● **Objective**: Copy out, word for word, the lines from the start of the items up to and including the line with "text_box Peter N.". Leave the pictures out of your answer.

[Element box annotations]
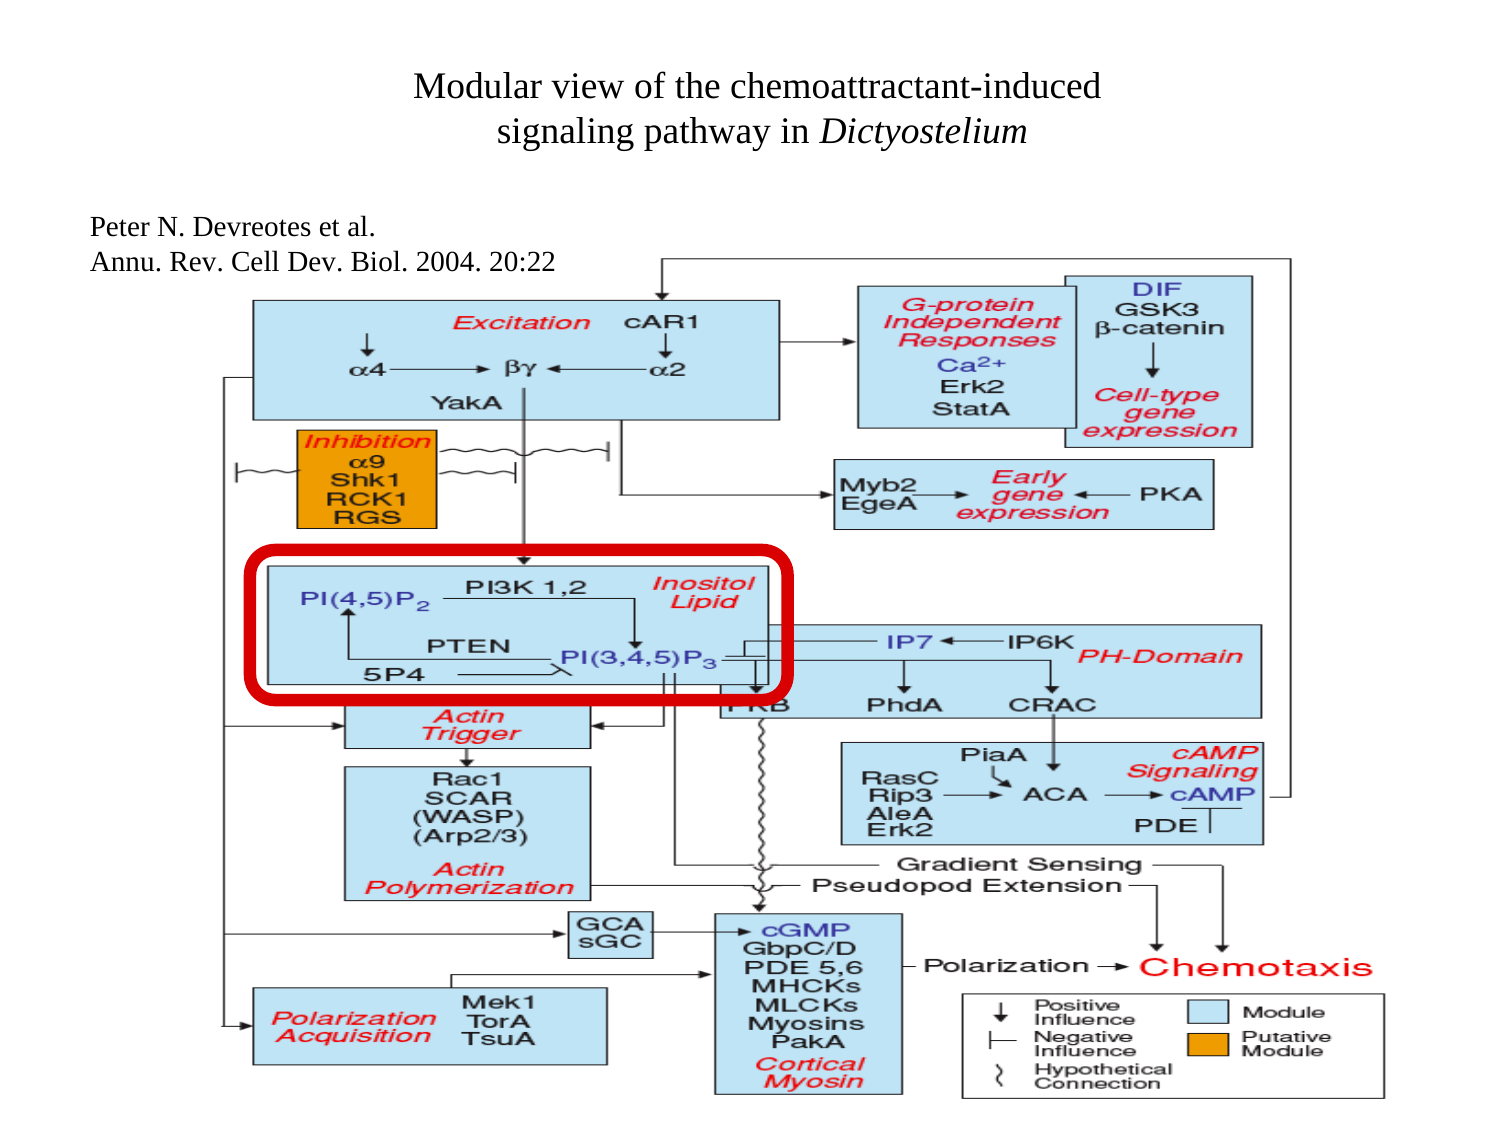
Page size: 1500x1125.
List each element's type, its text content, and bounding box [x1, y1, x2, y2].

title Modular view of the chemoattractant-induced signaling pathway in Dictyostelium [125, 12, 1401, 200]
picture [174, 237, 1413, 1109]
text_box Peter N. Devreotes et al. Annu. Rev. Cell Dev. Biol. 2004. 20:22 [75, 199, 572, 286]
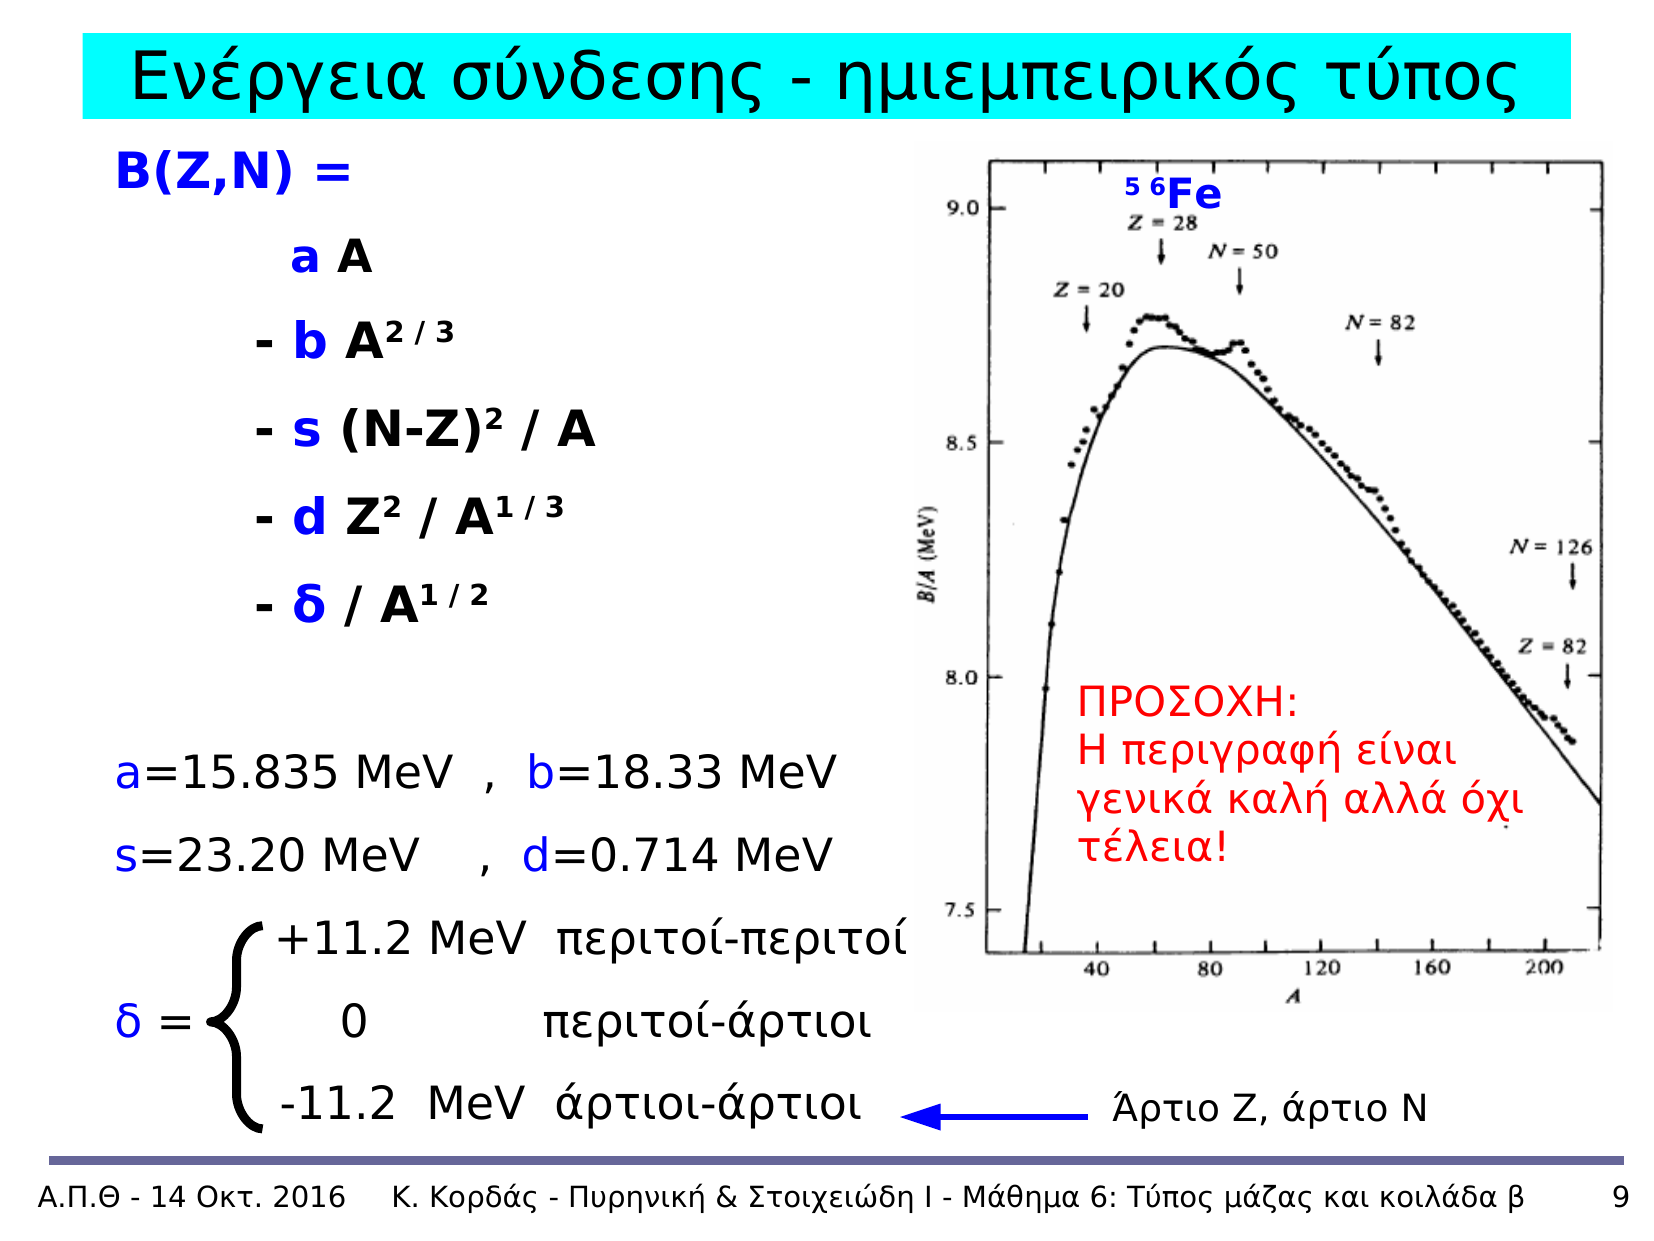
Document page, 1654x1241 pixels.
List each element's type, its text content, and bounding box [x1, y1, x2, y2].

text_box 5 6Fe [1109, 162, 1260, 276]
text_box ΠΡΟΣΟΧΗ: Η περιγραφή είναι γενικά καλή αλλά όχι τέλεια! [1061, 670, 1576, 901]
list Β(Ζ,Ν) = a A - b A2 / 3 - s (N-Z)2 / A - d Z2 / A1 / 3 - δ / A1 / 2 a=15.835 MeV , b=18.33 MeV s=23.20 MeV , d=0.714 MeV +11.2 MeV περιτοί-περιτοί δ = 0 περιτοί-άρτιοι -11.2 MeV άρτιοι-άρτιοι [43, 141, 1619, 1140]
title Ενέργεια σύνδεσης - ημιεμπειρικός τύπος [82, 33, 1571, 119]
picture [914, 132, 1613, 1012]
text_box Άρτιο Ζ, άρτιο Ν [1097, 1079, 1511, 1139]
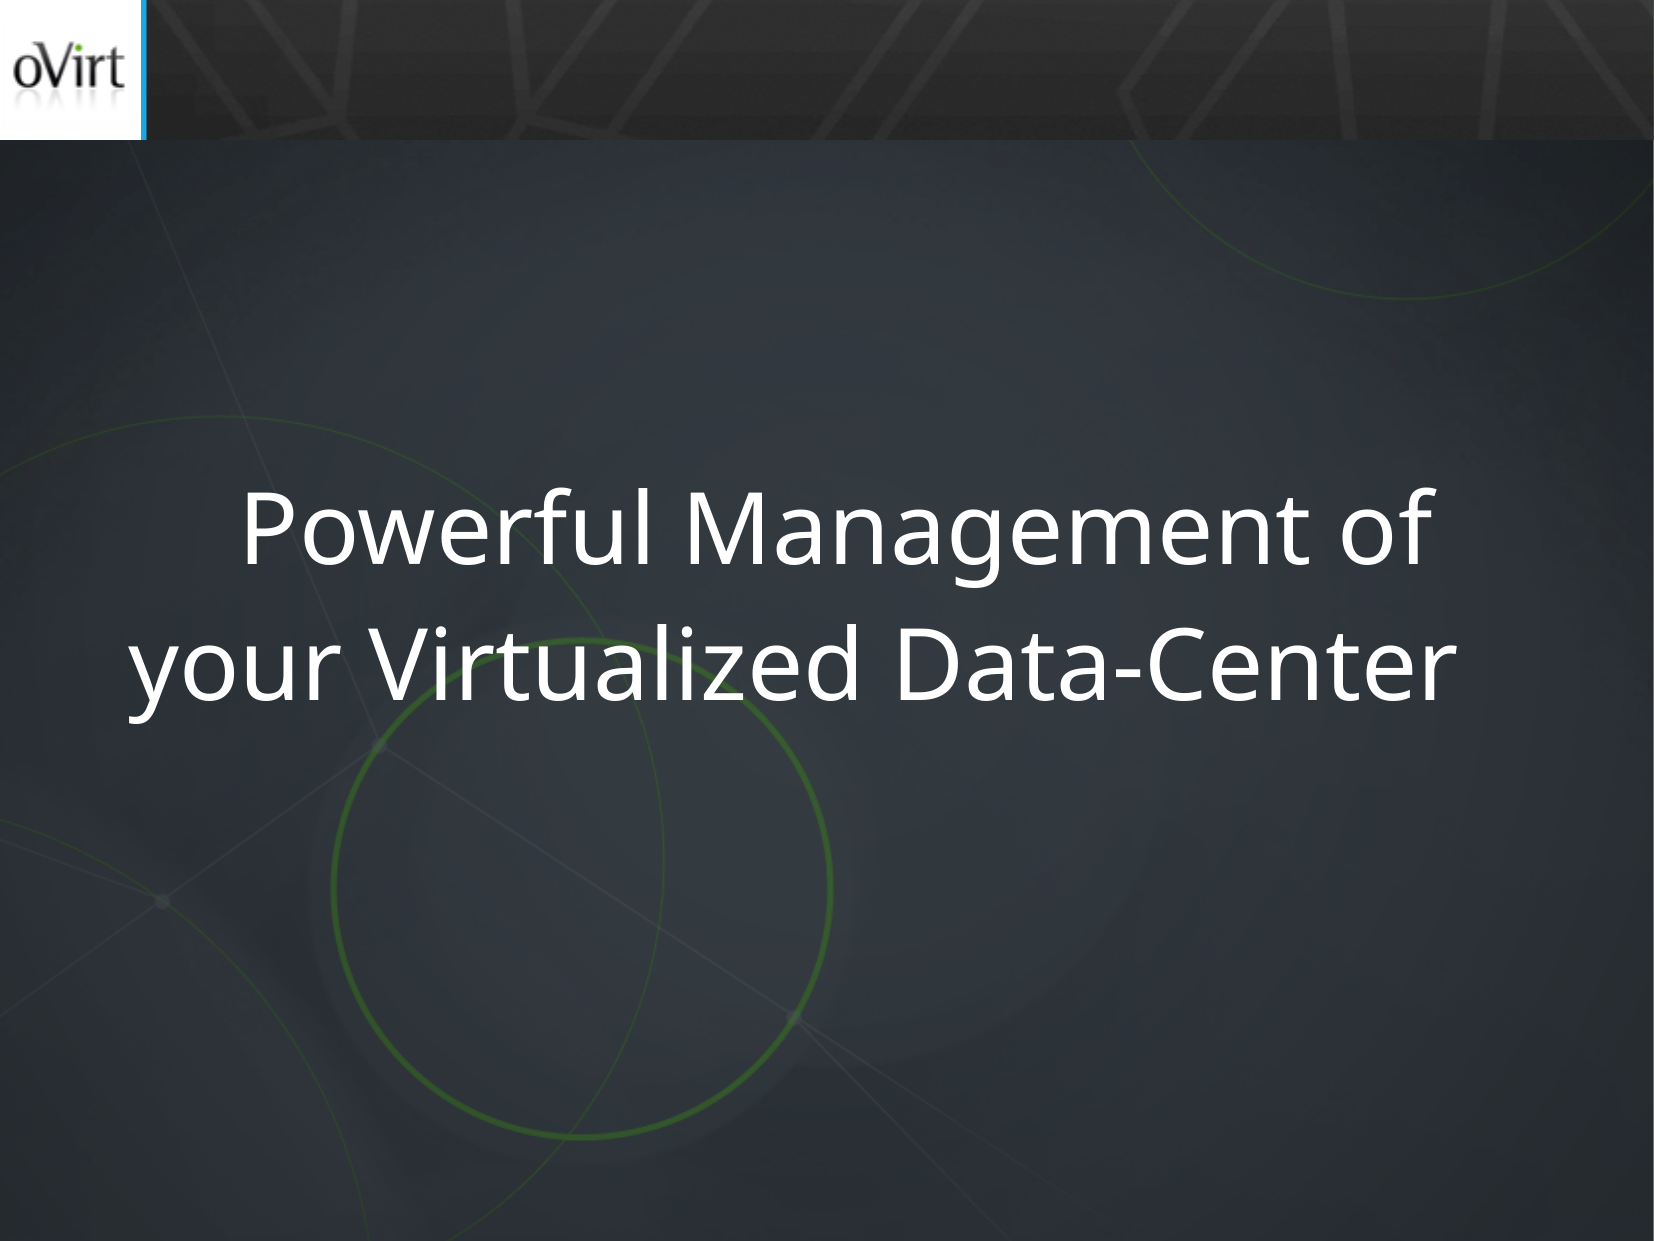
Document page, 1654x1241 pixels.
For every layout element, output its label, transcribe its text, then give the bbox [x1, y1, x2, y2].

● **Full output**:
Page size: 1500x1125.
List each element's type, its text content, and bounding box [x1, y1, x2, y2].

title Modular view of the chemoattractant-induced signaling pathway in Dictyostelium [125, 12, 1401, 200]
picture [174, 237, 1413, 1109]
text_box Peter N. Devreotes et al. Annu. Rev. Cell Dev. Biol. 2004. 20:22 [75, 199, 572, 286]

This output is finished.